● **Written task**
Which lines of the entries below hold the word "como"? Report each of them.

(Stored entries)
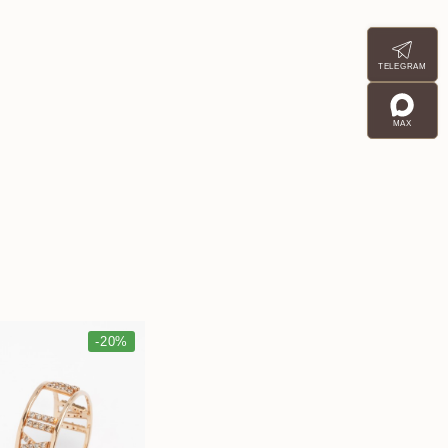
TELEGRAM
MAX
-20%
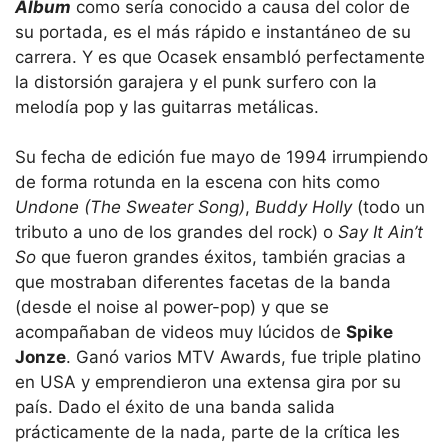
Album
como sería conocido a causa del color de
su portada, es el más rápido e instantáneo de su
carrera. Y es que Ocasek ensambló perfectamente
la distorsión garajera y el punk surfero con la
melodía pop y las guitarras metálicas.
Su fecha de edición fue mayo de 1994 irrumpiendo
de forma rotunda en la escena con hits como
Undone (The Sweater Song)
,
Buddy Holly
(todo un
tributo a uno de los grandes del rock) o
Say It Ain’t
So
que fueron grandes éxitos, también gracias a
que mostraban diferentes facetas de la banda
(desde el noise al power-pop) y que se
acompañaban de videos muy lúcidos de
Spike
Jonze
. Ganó varios MTV Awards, fue triple platino
en USA y emprendieron una extensa gira por su
país. Dado el éxito de una banda salida
prácticamente de la nada, parte de la crítica les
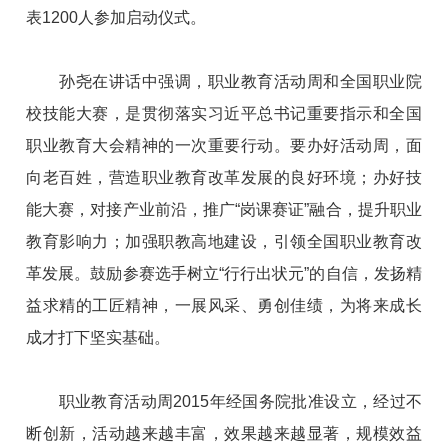
表1200人参加启动仪式。
孙尧在讲话中强调，职业教育活动周和全国职业院
校技能大赛，是贯彻落实习近平总书记重要指示和全国
职业教育大会精神的一次重要行动。要办好活动周，面
向老百姓，营造职业教育改革发展的良好环境；办好技
能大赛，对接产业前沿，推广“岗课赛证”融合，提升职业
教育影响力；加强职教高地建设，引领全国职业教育改
革发展。鼓励参赛选手树立“行行出状元”的自信，发扬精
益求精的工匠精神，一展风采、勇创佳绩，为将来成长
成才打下坚实基础。
职业教育活动周2015年经国务院批准设立，经过不
断创新，活动越来越丰富，效果越来越显著，规模效益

● **Exercise response**
como sería conocido a causa del color de
de forma rotunda en la escena con hits como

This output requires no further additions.